Output each record exactly. Leave none out.
· · · · · · ·
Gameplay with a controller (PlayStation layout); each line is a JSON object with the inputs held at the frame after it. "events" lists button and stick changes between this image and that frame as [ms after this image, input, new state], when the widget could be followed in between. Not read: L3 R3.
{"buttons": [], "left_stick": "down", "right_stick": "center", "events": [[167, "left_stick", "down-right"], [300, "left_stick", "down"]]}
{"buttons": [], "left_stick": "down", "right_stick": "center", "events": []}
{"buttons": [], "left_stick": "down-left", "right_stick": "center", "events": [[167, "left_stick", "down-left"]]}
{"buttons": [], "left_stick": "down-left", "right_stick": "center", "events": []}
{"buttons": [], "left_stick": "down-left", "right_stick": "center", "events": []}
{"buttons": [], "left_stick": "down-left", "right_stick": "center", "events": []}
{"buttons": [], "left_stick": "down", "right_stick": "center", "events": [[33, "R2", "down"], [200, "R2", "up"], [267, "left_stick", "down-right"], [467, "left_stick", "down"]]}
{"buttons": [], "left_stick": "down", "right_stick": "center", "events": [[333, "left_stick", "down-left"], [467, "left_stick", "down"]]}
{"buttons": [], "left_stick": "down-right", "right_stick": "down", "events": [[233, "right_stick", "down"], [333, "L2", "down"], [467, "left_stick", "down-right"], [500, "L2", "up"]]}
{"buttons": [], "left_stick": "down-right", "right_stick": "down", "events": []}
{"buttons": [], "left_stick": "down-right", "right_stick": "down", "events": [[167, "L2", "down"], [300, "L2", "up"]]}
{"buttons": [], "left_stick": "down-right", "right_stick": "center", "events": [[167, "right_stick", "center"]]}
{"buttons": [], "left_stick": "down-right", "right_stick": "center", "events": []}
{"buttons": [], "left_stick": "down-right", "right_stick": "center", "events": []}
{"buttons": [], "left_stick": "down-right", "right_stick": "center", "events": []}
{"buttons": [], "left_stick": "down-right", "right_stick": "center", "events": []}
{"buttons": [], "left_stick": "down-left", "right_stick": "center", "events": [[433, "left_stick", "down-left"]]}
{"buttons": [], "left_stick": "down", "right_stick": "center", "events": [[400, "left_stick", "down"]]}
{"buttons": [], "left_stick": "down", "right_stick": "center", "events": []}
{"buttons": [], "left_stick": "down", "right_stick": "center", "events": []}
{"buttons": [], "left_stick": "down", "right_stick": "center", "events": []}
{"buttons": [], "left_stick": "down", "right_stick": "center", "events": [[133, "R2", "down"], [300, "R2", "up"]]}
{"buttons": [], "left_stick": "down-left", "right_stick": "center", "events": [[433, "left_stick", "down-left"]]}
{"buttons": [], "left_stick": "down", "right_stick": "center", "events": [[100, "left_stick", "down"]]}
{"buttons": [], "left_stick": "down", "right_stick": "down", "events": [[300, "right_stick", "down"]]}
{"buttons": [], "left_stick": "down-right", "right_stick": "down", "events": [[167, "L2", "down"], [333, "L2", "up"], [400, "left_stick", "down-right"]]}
· · · · · · ·
### OUTPUT
Gameplay with a controller (PlayStation layout); each line is a JSON object with the inputs held at the frame after it. "events" lists button and stick changes between this image and that frame as [ms after this image, input, new state], when the widget could be followed in between. Not read: L3 R3.
{"buttons": [], "left_stick": "down", "right_stick": "center", "events": [[167, "left_stick", "down-right"], [300, "left_stick", "down"]]}
{"buttons": [], "left_stick": "down", "right_stick": "center", "events": []}
{"buttons": [], "left_stick": "down-left", "right_stick": "center", "events": [[167, "left_stick", "down-left"]]}
{"buttons": [], "left_stick": "down-left", "right_stick": "center", "events": []}
{"buttons": [], "left_stick": "down-left", "right_stick": "center", "events": []}
{"buttons": [], "left_stick": "down-left", "right_stick": "center", "events": []}
{"buttons": [], "left_stick": "down", "right_stick": "center", "events": [[33, "R2", "down"], [200, "R2", "up"], [267, "left_stick", "down-right"], [467, "left_stick", "down"]]}
{"buttons": [], "left_stick": "down", "right_stick": "center", "events": [[333, "left_stick", "down-left"], [467, "left_stick", "down"]]}
{"buttons": [], "left_stick": "down-right", "right_stick": "down", "events": [[233, "right_stick", "down"], [333, "L2", "down"], [467, "left_stick", "down-right"], [500, "L2", "up"]]}
{"buttons": [], "left_stick": "down-right", "right_stick": "down", "events": []}
{"buttons": [], "left_stick": "down-right", "right_stick": "down", "events": [[167, "L2", "down"], [300, "L2", "up"]]}
{"buttons": [], "left_stick": "down-right", "right_stick": "center", "events": [[167, "right_stick", "center"]]}
{"buttons": [], "left_stick": "down-right", "right_stick": "center", "events": []}
{"buttons": [], "left_stick": "down-right", "right_stick": "center", "events": []}
{"buttons": [], "left_stick": "down-right", "right_stick": "center", "events": []}
{"buttons": [], "left_stick": "down-right", "right_stick": "center", "events": []}
{"buttons": [], "left_stick": "down-left", "right_stick": "center", "events": [[433, "left_stick", "down-left"]]}
{"buttons": [], "left_stick": "down", "right_stick": "center", "events": [[400, "left_stick", "down"]]}
{"buttons": [], "left_stick": "down", "right_stick": "center", "events": []}
{"buttons": [], "left_stick": "down", "right_stick": "center", "events": []}
{"buttons": [], "left_stick": "down", "right_stick": "center", "events": []}
{"buttons": [], "left_stick": "down", "right_stick": "center", "events": [[133, "R2", "down"], [300, "R2", "up"]]}
{"buttons": [], "left_stick": "down-left", "right_stick": "center", "events": [[433, "left_stick", "down-left"]]}
{"buttons": [], "left_stick": "down", "right_stick": "center", "events": [[100, "left_stick", "down"]]}
{"buttons": [], "left_stick": "down", "right_stick": "down", "events": [[300, "right_stick", "down"]]}
{"buttons": [], "left_stick": "down-right", "right_stick": "down", "events": [[167, "L2", "down"], [333, "L2", "up"], [400, "left_stick", "down-right"]]}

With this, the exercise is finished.